Si le budget n’autorise pas d’augmentation générale des salaires, le SEV essaie au moins d’obtenir des primes uniques, mêmes si elles ne sont pas durables. Car c’est mieux que rien ! Ou alors des améliorations au niveau des indemnités, du temps de travail, des vacances, des congés maternité ou paternité etc. qui sont toujours bonnes à prendre. De telles solutions créatives ont été obtenues cette fois encore dans beaucoup d’endroits.

Caisses de pensions et salaires vont de pair

Dans beaucoup d’ETC, cette année encore les problèmes dans les caisses de pensions ont joué un rôle dans les négociations salariales. « Les deux thèmes seront bientôt indissociables » explique Barbara Spalinger. « Beaucoup d’employeurs essaient de trouver une bonne solution pour les caisses de pensions. Et nous combattons naturellement les mauvaises solutions. »

Avec plusieurs entreprises (comme le RhB, les TPF, le MOB ou CFF Historic) des accords sont conclus pour plusieurs années, prévoyant des contributions extraordinaires de l’entreprise aux caisses, en lien avec les mesures salariales pour le personnel. Ainsi les deux parties savent sur le long terme à quoi elles peuvent s’attendre et ce qu’elles ont à payer.

Les systèmes salariaux sont importants

Les systèmes salariaux ancrés dans les CCT conclues avec les ETC offrent une stabilité en ce qui concerne l’évolution salariale, en particulier pour les promotions individuelles. Ceci est important pour la satisfaction des plus jeunes. « Un automatisme dans les évolutions individuelles a comme avantage de permettre une bonne planification des coûts » ajoute Spalinger. Beaucoup d’entreprises préfèrent toutefois lier l’évolution salariale à l’évaluation des prestations, même si cela n’amène rien dans bien des fonctions au niveau de la production. « Par exemple pour les mécaniciens de locomotives, il n’est pas possible de distinguer entre bon et excellent » avance-t-elle.

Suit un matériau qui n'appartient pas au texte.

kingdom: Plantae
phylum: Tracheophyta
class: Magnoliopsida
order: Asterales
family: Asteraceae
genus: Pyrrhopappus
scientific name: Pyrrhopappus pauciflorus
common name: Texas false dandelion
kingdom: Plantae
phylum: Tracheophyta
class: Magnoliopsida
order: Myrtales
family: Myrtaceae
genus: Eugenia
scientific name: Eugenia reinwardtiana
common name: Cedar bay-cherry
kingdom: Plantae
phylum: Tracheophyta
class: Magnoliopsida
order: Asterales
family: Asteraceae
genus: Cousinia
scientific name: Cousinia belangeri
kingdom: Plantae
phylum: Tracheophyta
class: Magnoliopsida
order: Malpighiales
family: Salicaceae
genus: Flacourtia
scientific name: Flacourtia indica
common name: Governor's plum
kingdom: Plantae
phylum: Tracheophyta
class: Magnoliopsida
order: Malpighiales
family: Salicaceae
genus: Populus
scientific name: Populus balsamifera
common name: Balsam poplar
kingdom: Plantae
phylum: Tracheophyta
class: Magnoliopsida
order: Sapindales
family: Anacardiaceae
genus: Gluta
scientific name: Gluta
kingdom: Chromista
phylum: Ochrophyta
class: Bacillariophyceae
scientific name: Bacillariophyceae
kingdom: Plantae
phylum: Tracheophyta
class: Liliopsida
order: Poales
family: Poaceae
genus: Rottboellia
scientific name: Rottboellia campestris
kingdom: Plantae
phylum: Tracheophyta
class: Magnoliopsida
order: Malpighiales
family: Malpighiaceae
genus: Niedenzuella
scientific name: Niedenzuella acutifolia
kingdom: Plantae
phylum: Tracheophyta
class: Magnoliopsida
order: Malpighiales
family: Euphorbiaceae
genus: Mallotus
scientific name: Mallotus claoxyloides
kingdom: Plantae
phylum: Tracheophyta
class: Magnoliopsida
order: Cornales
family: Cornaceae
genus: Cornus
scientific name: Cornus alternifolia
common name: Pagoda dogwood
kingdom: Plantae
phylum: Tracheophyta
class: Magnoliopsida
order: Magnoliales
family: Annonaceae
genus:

Pour les entreprises qui se sont engagées à appliquer un système salarial sur plusieurs années, ceci est aussi un argument pour s’opposer aux économies imposées à court terme par les cantons, mesures qui touchent les budgets accordés au personnel. Les systèmes salariaux protègent aussi le personnel de toute décision arbitraire, en particulier les femmes qui sont parfois sujettes à la discrimination salariale. « Malheureusement, ceci reste encore possible car il y a beaucoup de fonctions réservées principalement aux femmes, comme p. ex. dans la vente, qui sont moins bien cotées que des professions typiquement masculines » précise Barbara Spalinger. « Le meilleur moyen pour lutter contre les inégalités salariales est une transparence totale des salaires : une fois par année, tous les salaires devraient être affichés ouvertement » suggère-t-elle.